Priya wrote that a woman goes through severest of physical pains and mental suffering through labour pain at the time of her child’s birth – this is the natural cycle of life. But what is unnatural is when this cycle of life breaks due to the untimely death of the younger person, whom the woman had given birth to, nurtured to become a good and strong human being, to face the world. Priya went on to add that even the thought of such a situation sends a chill down any parent’s spine. Priya has chosen to live through Varun’s memories. She also expresses her feelings writing poetry or short stories. This is her way of coming out of her traumatic experience and living life.
The two incidents narrated above are extreme forms of adversities that an individual can face. All of us have faced and will continue to face adversities of one form or the other and many of us will find our own inner strengths to deal with them. There are a few, who unfortunately are not able to cope with difficult times and sometimes take extreme steps.

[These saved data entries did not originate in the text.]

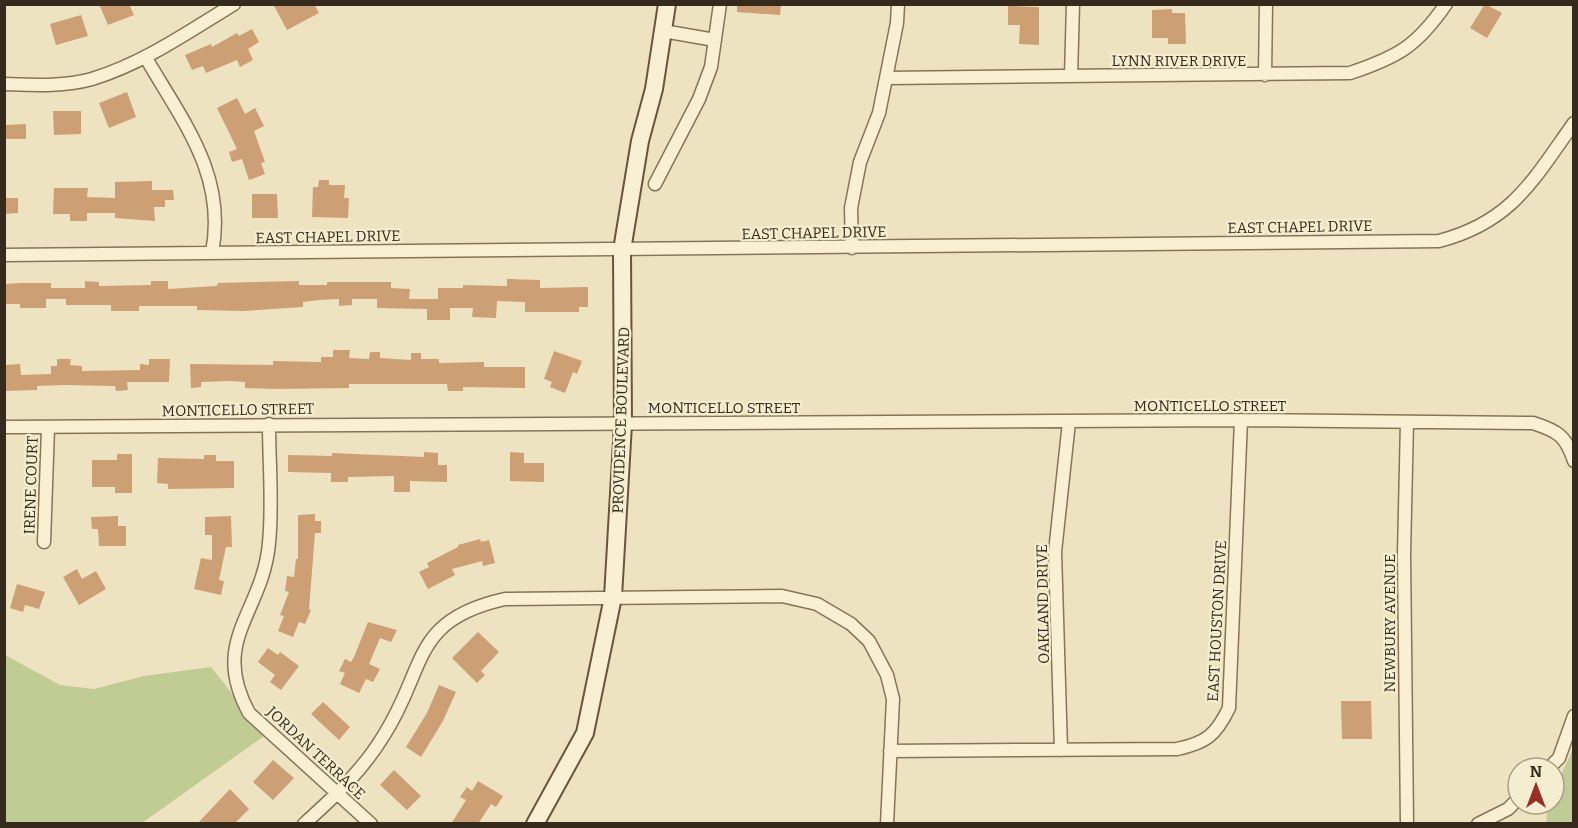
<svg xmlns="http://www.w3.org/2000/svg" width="1578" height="828" font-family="Bitter,serif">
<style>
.green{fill:#c1cb94}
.building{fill:#cc9f75}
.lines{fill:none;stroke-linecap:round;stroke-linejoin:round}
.street-casing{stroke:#867458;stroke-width:15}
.secondary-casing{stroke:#68553b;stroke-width:20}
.street{stroke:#f9f0d3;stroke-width:12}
.secondary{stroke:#f9f0d3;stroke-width:16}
.labels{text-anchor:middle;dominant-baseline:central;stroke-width:4.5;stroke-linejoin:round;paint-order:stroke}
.street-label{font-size:15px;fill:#362a1c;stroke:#f5edcf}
</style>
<rect width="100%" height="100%" fill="#eee3c0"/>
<path class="green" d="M5 655 60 685 94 689 144 676 211 667 231 692 244 717 264 736 142 823 5 824Z
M1573 749V823H1546L1548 804H1554V790Z"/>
<path class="building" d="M99 4H129L134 15 108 25Z
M273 4H314L319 13 287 30Z
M737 4H781L780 15 737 12Z
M1485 4 1502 13 1487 38 1470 28Z
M1008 6 1039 7V45L1019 44 1020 25H1008Z
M1172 9V13H1185L1186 44H1168V38H1152V10Z
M81 15 88 36 56 45 50 24Z
M252 29 259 42 248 49 253 60 240 67 237 60 206 73 203 66 192 70 185 55 211 44 212 47 237 33 239 36Z
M127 92 136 117 109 128 99 103Z
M237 98 245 114 255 108 264 126 254 131 265 162 261 163 265 174 249 180 242 159 232 162 229 152 237 149 217 108Z
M53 111H81V134L54 135Z
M26 124V139H4V125Z
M319 180H329V185H345L344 198H349L348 218 312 217 313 187H318Z
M152 181V190H173L174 200H165V207H154L155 221 115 218V213H87V221H70V214H53L54 188H88L87 197 115 198V182Z
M252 194H277L278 218H252Z
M4 198H18V213L4 214Z
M507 279 540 280V288L588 287V307H579V312H525V302L497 301 496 318 472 317 473 308H450V320H427V309L377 308V299H352V305L339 306V299L319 300 303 302V307L243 311 197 310V306H139V311H111V305H66V299H46V308H20V304H4V284L20 283H51V288H85V281L99 282V286L151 285V281H168V289L217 286 218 283 299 281V285H327V282H391V288L410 289 409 299H438V288H463V285L507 286Z
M333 350H350L349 358 369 359 370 352H380V358L411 360V353H421V359H439V363L484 362V367H525V388L463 387V391H448L447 384H349V388L273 389 245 388V382L230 381 201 382V387L191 388 190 364 273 365V361L321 362V357H333Z
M554 351 582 361 577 374 573 372 565 393 550 387 552 382 544 379Z
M57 359H71L70 365 82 366V371L140 370V364L149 365V359H170L169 382H127L128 390 116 391 115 386 63 385 37 386V390L6 391 5 365 20 364 21 375 51 374V366H57Z
M424 452 438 453V465H447V482L410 481V492H394V476L348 477V482H331V473L288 472V455L332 456V453L424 457Z
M510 452 524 453V463H544V482L510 481Z
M117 454H132V493H115V487H92V460H117Z
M204 455H216V461H234V488L168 489V484L157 483 158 458 204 459Z
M315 514V521H321V533H315L309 609 311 610 305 624 299 622 293 637 278 631 284 616 280 615 289 592 285 591 287 576 294 577 296 559H298V515Z
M118 516V526H126V546H99L98 529H92L91 517Z
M231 516 232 547H226L219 580 224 581 221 595 194 589 201 558 212 560V535H205V517Z
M480 539 481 542 489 540 495 563 483 566 482 561 452 569 455 575 428 589 419 572 429 567 427 563 458 547V545Z
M77 569 82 579 96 571 106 589 79 605 63 577Z
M17 584 45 592 39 609 25 605 23 612 10 608Z
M368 622 397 630 391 642 380 638 369 664 380 669 373 682 366 679 359 693 340 684 345 673 339 671 345 659 351 662 354 657Z
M478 632 499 652 481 671 485 675 477 683 452 658Z
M268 648 278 655 280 652 299 666 281 690 270 682 275 675 258 662Z
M439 685 456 692 443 721 421 757 406 747 427 713Z
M1341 701H1371L1372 739H1342Z
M323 702 350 727 339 740 311 714Z
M273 760 294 778 273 800 253 782Z
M394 770 421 796 407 810 380 785Z
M478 781 503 796 496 807 491 804 478 824H451L466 800 460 797 467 787 472 791Z
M230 789 249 809 234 824H197Z"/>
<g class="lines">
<defs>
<path id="street" d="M663 31 715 40
M146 58C183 122 227 175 212 253
M1265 75 1266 4
M1071 76 1073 4
M887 78 1350 73C1398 57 1417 46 1446 4
M4 84C33 85 63 87 92 79 144 63 188 32 234 4
M655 184 699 99 711 67 720 4
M852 248 851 208 860 162 879 113 897 23 898 4
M4 255 1439 241C1512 222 1533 180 1574 123
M269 424C269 463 273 504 269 543 263 613 209 640 249 713L371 824
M4 427 1241 420 1533 423C1558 431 1566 436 1574 461
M44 542 48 428
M1061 750 1055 552 1069 422
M890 751 1177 749C1206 743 1216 735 1229 708L1241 420
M1549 768 1559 758 1574 716
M304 824C334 797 363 770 384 735 427 668 410 620 505 599L782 596 817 604 851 624 869 641 887 675 893 699 887 824
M1407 824 1404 554 1407 422
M1478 824 1508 809 1518 799"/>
<path id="secondary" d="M535 824 585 733 613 597 623 424 622 250 640 141 654 89 667 4"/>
</defs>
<use href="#street" class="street-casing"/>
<use href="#secondary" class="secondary-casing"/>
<use href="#street" class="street"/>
<use href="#secondary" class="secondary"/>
</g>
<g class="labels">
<g class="street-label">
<text x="1179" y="61">LYNN RIVER DRIVE</text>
<text transform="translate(1300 227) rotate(-1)">EAST CHAPEL DRIVE</text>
<text transform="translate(814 233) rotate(-1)">EAST CHAPEL DRIVE</text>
<text transform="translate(328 237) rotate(-1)">EAST CHAPEL DRIVE</text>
<text x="1210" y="406">MONTICELLO STREET</text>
<text x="724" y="408">MONTICELLO STREET</text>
<text transform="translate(238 410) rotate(-1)">MONTICELLO STREET</text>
<text transform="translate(621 420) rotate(-88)">PROVIDENCE BOULEVARD</text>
<text transform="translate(31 485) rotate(-88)">IRENE COURT</text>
<text transform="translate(1043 604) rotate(-91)">OAKLAND DRIVE</text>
<text transform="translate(1217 621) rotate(-87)">EAST HOUSTON DRIVE</text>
<text transform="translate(1390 623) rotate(-90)">NEWBURY AVENUE</text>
<text transform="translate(316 753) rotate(43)">JORDAN TERRACE</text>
</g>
</g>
<rect width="1578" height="828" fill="none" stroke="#362a1c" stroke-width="12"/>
<g transform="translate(1536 786)"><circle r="28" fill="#f5edcf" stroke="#a99f87" stroke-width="1.5"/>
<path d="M0-4.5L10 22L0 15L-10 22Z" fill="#952f28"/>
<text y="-9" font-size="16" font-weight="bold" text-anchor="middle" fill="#362a1c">N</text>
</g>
</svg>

There also are a few people who may require additional medical help to deal with feelings of depression – these are medical conditions and need to be taken care of through medicines.
If we look at the above two incidents and our own life experiences, we find that what has kept us going is ‘this too shall pass, tomorrow is another day.’ This has also meant that we have been able to draw upon an inner strength to overcome the adversity and that others around us have supported us with all their heart. In the two events I have written about, the inner strength came from religion or memories. What then could be the skills required to be resilient?
- Resilient persons believe that they are masters of their destiny. Circumstances may change, it is they who control their lives.
- Resilient persons are aware of their strengths and weaknesses, and thus, work to their strengths.
- Resilient persons adapt to situations – they are willing to back-off if circumstances so demand; and make course corrections.
- Resilient persons do not try to influence factors over which they do not have control, they find alternate solutions.
- Resilient persons are optimists – ‘tomorrow is another day’. They learn from their failures and move on.
- Resilient persons create a supporting social environment around them and do not hesitate to take help.
I close the article, with a prayer that all of us find the courage to be resilient, and with a quote from Emil Dorian, a Romanian poet, prose writer, and physician, “Strong people alone know how to organize their suffering so as to bear only the most necessary pain.”